> **Actions to take**:
- A) Please copy the consultation tips from "I practice collaborative" through "go from there.", switching "litigator" to "trial lawyer".
- B) In the consultation tips, how long does a consultation usually last?

> **Text**:
Top Tips for the First Consultation
If you’ve decided on divorce, chances are you’re already doing your research to find an attorney. If you’re ready to book your first consultation, you’re taking an important first step in getting your case resolved. I want to give you some of my best tips for getting the most out of your consultation so that you don’t walk away with more questions than answers.
Friend or Foe?
How do you want to resolve your case? Are you looking forward to taking your ex to court – or are you willing to resolve things as amicably as possible? Your answer will help you book your consultation with the appropriate attorney.
I practice collaborative divorce, which means both sides commit to resolving all their divorce issues out of court. It is generally more cost-effective than traditional litigation and helps leave families emotionally and financially more intact. I say this because if you are looking to resolve things peaceably, you probably don’t want to consult with an avid litigator. Likewise, if you know you’ll need to go to court, a collaborative divorce attorney may not be the best fit. Decide which approach you want and go from there.
Attorneys generally charge for a consultation, so know that ahead of time. You may need to save some money or plan for that cost in your budget. Consultations are usually an hour and can cost in the $300 range, but they could be more, they could be less. It will always depend on the individual attorney.

> **Records shown**:

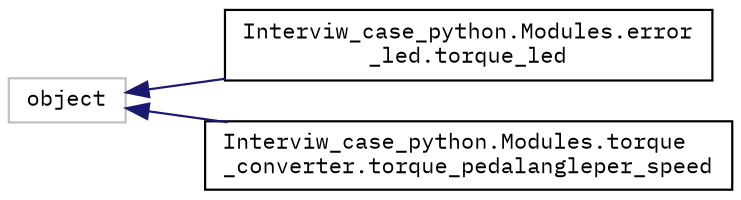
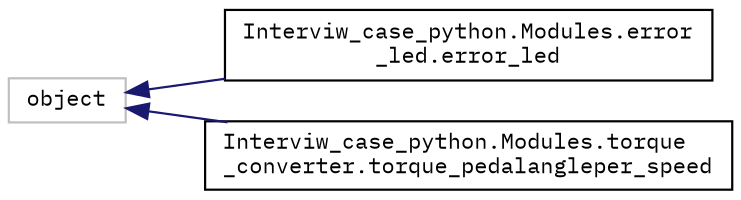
  digraph {
    fontname="IBM Plex Mono"
    rankdir=LR
    node [color=black fillcolor=white fontname="IBM Plex Mono" fontsize=10 shape=record style=filled]
    edge [color=midnightblue dir=back fontname="IBM Plex Mono" fontsize=10 labelfontname=Helvetica labelfontsize=10 style=solid]
    n1 [color=grey75 height=0.2 label=object width=0.4]
-   n2 [height=0.2 label="Interviw_case_python.Modules.error\l_led.torque_led" width=0.4]
+   n2 [height=0.2 label="Interviw_case_python.Modules.error\l_led.error_led" width=0.4]
    n3 [height=0.2 label="Interviw_case_python.Modules.torque\l_converter.torque_pedalangleper_speed" width=0.4]
    n1 -> n2
    n1 -> n3
  }
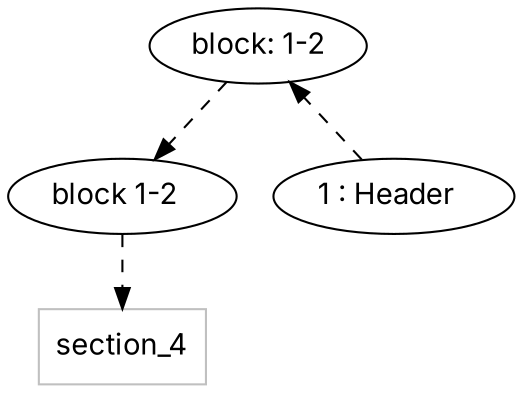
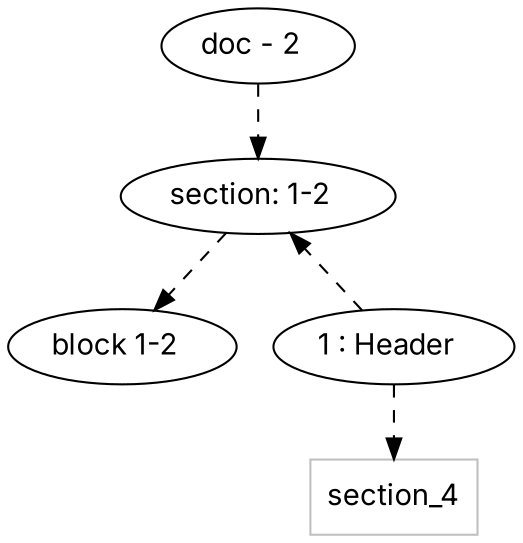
  digraph {
    fontname=Inter
    node [fontname=Inter]
    edge [fontname=Inter style=dashed]
-   n1 [label="block: 1-2"]
+   n1 [label="section: 1-2  "]
    n2 [label="1 : Header  "]
    n3 [label="block 1-2  "]
    n4 [color=Gray label=section_4 shape=rectangle]
+   n5 [label="doc - 2  "]
    subgraph sub_1 {
      rank=same
      n1
    }
    subgraph sub_2 {
      rank=same
      n2
      n3
    }
    n1 -> n3
    n2 -> n1
-   n3 -> n4
+   n2 -> n4
+   n5 -> n1
  }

> **The solutions**:
- A)
I practice collaborative divorce, which means both sides commit to resolving all their divorce issues out of court. It is generally more cost-effective than traditional litigation and helps leave families emotionally and financially more intact. I say this because if you are looking to resolve things peaceably, you probably don’t want to consult with an avid trial lawyer. Likewise, if you know you’ll need to go to court, a collaborative divorce attorney may not be the best fit. Decide which approach you want and go from there.

- B) Usually an hour.